“I heard about Nela because every time I went home to Piedmont the plane would stop off in Genoa. Everyone talked about this kid at Genoa with real promise so one day I decided to stop there and see him in action.”
“Everyone says Nela is wasted on the right but then he's our best player against Köln and comes joint second with Agostino, because Falcao is always the king! Liedholm is always coming up with something new and if he didn't tell the odd fib he'd be San Lidas Liedholm. He's rebuilt the Testaccio Roma and then some.”
That's what Fulvio Bernardini wrote in December 1982 after becoming completely convinced that Roma had put together a team capable of brushing aside all opposition. And the 'Divine Fulvio' made a point of underlining Sebino Nela's importance in the Giallorossi's game.
The defender had joined Roma the year before for a fee of three and a half billion lira cash plus co-ownership of Iachini, Romano and Capezzuoli. A massive outlay – even for a player who was considered one of the most promising youngsters in Italy at the time. But Nela never looked back.
He went from strength to strength, even when the team's form dipped. On 20 March, 1985, Roma were knocked out of the Cup Winners' Cup by Bayern Munich in a game that is remembered for the immortal reaction of the Curva Sud, who continued to rally the team for the whole of the second half. Bayern midfielder Soren Lerby commented: “It was an incredible experience, the best display I've ever seen from a crowd. I'll never forget it.”

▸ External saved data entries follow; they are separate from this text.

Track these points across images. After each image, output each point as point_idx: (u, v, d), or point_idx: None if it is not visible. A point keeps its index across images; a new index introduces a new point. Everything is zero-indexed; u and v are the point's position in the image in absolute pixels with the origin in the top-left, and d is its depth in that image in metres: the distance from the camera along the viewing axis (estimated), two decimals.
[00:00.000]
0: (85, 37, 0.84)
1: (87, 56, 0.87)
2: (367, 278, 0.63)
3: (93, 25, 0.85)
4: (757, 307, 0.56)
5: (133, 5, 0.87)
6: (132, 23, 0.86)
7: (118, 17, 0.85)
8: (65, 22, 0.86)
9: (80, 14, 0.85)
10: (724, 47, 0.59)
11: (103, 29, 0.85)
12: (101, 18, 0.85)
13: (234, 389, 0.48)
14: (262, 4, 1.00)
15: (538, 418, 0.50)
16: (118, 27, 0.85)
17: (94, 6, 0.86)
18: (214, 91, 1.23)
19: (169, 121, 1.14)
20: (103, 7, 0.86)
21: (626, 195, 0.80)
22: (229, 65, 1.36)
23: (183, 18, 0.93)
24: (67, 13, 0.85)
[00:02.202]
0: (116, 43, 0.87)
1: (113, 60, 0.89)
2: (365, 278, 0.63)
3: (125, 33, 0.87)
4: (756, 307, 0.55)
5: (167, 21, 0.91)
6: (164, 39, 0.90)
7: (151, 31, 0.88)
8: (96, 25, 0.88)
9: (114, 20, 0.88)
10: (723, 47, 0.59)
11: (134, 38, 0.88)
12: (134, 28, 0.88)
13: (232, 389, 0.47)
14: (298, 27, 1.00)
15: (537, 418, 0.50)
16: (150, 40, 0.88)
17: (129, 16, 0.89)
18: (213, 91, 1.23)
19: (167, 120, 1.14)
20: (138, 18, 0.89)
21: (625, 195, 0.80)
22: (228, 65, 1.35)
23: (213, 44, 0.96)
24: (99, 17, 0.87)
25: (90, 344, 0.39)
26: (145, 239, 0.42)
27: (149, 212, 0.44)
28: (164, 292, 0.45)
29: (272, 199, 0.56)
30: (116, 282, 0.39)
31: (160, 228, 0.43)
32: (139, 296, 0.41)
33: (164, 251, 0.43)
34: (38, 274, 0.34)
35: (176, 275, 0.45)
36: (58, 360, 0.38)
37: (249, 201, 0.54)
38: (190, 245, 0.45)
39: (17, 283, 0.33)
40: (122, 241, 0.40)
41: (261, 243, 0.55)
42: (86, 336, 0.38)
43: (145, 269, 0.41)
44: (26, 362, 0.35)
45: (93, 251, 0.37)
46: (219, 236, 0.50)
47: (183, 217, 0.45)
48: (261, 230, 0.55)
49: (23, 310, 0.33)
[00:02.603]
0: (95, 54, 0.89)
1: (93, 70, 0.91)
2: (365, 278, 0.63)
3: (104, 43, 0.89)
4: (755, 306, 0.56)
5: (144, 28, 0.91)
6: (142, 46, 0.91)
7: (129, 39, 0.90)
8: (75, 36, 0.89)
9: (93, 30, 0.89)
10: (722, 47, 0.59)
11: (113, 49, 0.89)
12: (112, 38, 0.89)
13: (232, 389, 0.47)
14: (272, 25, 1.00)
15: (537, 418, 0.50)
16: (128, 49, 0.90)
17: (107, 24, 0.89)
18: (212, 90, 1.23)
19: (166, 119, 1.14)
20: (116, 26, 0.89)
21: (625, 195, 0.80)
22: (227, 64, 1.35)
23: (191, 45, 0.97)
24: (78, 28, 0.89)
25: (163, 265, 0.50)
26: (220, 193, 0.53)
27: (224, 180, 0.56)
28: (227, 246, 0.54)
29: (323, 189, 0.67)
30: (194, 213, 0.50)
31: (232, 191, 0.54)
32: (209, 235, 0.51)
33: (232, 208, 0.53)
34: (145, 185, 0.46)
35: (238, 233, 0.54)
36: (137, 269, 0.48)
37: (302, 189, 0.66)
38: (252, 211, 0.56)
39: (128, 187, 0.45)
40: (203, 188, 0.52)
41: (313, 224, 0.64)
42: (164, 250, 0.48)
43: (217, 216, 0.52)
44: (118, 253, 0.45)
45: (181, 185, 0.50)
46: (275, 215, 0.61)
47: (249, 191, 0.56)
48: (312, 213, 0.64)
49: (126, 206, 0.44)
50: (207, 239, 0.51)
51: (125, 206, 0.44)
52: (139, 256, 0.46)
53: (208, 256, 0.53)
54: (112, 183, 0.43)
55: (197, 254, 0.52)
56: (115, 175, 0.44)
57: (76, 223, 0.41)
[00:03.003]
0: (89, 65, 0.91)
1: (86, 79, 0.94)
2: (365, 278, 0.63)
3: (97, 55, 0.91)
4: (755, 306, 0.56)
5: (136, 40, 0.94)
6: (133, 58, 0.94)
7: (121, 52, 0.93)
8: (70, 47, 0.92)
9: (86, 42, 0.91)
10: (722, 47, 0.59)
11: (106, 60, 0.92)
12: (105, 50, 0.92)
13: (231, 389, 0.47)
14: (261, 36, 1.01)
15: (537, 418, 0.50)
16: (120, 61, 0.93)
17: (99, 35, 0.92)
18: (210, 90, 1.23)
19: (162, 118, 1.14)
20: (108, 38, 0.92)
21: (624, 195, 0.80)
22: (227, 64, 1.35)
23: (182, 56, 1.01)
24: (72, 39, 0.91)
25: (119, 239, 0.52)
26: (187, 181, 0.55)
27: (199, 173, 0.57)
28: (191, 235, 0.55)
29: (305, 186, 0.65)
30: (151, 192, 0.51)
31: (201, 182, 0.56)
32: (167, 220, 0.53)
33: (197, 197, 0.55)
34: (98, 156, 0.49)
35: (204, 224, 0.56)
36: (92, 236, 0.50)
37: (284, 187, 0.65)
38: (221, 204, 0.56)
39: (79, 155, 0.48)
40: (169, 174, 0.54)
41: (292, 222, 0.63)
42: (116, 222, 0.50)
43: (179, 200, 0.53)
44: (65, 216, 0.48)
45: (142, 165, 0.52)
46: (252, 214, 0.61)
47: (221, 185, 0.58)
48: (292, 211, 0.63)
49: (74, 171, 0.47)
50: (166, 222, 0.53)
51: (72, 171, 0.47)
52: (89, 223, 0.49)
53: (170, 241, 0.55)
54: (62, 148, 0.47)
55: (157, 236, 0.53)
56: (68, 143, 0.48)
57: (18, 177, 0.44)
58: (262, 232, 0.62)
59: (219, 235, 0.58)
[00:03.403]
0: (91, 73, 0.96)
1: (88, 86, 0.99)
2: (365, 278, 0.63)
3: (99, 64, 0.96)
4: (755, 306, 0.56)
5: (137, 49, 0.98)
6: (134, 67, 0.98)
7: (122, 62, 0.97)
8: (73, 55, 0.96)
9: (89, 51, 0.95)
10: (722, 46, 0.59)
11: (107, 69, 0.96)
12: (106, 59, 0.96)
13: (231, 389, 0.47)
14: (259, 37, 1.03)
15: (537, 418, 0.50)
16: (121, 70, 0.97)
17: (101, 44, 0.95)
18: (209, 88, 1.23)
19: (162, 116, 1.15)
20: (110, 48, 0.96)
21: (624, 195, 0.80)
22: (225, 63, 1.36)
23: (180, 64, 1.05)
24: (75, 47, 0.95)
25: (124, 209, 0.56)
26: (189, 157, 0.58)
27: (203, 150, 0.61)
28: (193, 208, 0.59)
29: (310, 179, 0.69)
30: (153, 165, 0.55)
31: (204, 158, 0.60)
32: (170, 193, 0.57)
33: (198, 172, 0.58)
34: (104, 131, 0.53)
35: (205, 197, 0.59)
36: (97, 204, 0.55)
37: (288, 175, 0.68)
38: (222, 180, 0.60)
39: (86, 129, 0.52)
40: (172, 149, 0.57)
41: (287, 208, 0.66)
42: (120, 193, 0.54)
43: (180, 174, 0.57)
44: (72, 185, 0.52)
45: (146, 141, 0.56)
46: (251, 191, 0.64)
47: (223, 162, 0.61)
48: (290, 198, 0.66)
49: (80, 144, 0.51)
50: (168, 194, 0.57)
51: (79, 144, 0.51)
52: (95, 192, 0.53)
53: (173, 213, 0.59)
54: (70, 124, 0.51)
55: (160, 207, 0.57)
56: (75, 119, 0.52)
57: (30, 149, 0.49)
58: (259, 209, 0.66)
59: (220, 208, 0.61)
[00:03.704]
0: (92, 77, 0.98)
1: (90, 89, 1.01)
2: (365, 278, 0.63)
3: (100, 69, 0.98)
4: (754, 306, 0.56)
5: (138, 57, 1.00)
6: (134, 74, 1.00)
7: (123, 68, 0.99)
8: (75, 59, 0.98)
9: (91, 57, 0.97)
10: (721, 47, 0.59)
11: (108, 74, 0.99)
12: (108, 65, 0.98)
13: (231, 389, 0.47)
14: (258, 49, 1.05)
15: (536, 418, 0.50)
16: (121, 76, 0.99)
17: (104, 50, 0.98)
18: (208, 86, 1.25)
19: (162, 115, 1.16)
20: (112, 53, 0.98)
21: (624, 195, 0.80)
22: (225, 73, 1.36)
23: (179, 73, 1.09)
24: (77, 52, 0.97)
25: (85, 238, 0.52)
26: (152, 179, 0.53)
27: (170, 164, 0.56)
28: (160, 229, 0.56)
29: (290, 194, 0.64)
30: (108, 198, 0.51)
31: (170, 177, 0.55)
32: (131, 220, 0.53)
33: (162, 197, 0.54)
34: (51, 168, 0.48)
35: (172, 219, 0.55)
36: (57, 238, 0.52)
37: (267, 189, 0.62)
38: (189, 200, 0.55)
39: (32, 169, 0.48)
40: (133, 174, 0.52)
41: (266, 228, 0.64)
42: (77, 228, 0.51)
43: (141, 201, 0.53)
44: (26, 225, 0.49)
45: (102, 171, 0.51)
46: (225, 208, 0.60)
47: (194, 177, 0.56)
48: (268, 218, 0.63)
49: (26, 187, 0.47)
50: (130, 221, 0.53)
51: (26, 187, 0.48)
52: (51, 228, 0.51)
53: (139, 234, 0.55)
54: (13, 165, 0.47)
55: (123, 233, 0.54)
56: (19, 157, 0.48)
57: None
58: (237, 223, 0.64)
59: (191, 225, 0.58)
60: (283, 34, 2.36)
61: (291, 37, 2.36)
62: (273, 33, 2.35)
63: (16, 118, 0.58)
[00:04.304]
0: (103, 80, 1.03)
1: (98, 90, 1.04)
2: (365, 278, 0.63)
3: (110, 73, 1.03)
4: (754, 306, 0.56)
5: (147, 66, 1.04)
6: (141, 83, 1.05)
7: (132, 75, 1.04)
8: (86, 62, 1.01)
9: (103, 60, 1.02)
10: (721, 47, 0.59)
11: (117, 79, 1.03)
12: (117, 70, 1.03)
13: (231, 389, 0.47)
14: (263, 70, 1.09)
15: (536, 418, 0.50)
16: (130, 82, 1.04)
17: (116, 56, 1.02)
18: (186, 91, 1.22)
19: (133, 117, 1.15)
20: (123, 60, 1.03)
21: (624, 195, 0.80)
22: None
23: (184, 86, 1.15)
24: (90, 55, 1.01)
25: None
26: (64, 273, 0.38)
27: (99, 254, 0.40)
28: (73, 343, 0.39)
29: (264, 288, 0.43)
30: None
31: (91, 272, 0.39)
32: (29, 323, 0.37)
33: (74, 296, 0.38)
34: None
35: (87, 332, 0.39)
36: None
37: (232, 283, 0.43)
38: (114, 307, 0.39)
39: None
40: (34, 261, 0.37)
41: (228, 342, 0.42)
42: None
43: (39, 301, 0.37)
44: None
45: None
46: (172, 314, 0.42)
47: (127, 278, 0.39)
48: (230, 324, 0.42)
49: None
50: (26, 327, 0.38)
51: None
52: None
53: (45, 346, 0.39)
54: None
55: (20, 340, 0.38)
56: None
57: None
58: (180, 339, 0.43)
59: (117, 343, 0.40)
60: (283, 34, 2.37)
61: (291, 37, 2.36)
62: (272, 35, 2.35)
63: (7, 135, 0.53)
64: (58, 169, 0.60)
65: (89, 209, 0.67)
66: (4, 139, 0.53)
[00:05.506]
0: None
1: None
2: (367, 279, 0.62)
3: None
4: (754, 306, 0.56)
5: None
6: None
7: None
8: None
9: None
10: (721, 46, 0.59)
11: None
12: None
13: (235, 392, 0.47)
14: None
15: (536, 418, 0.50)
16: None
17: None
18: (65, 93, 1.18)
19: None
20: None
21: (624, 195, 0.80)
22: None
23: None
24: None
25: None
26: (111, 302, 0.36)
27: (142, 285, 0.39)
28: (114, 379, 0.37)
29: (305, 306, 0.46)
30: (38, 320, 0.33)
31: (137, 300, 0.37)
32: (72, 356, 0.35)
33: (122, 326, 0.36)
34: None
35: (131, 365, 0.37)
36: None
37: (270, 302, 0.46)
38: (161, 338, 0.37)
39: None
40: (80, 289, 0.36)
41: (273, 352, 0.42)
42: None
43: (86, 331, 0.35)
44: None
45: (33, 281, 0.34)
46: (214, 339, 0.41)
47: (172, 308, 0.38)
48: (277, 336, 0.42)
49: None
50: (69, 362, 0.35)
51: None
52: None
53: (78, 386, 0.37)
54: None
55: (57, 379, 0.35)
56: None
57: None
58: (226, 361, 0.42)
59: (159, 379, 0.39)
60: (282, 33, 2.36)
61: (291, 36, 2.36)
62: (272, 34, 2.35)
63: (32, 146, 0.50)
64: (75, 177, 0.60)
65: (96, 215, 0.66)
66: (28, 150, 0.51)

That day Nela first went to console Tancredi, who guessed the right way on Lothar Matthaus' penalty but was caught out by a strange bounce on the line, then went and scored the equaliser with a rocket shot from the edge of the box.
Yet despite his goal, he walked back to his own half with his head down, sad in the knowledge that he couldn't repay such an incredible showing of support from the Giallorossi faithful with a win.
He would later be included in the Italy squad for Mexico '86 before suffering a serious injury on 10 May, 1987. Some newspapers said his career was over. Italian singer-songwriter Antonello Venditti dedicated a song to him, ‘Correndo Correndo’: “The winger sets off, sells a dummy then sprints to the byline. Who's going to stop him?”
Sebino did pull on the Giallorossi jersey again and to this day remains one of AS Roma's best-loved players.
"I'm honored and proud. Personally being inducted into the Hall of Fame is a triumph for me. I wasn't born in Rome but I'm an adopted Roman, from the day I began the first of my 12 seasons at the club. In this long period of my life the most enthralling times always coincided with defeats. We won very little and we could have achieved more, but it was during the tough times that I witnessed displays of support which you won't find outside this city and this club. That's when you see how great the Giallorossi support is, when you learn what it means to be at Roma."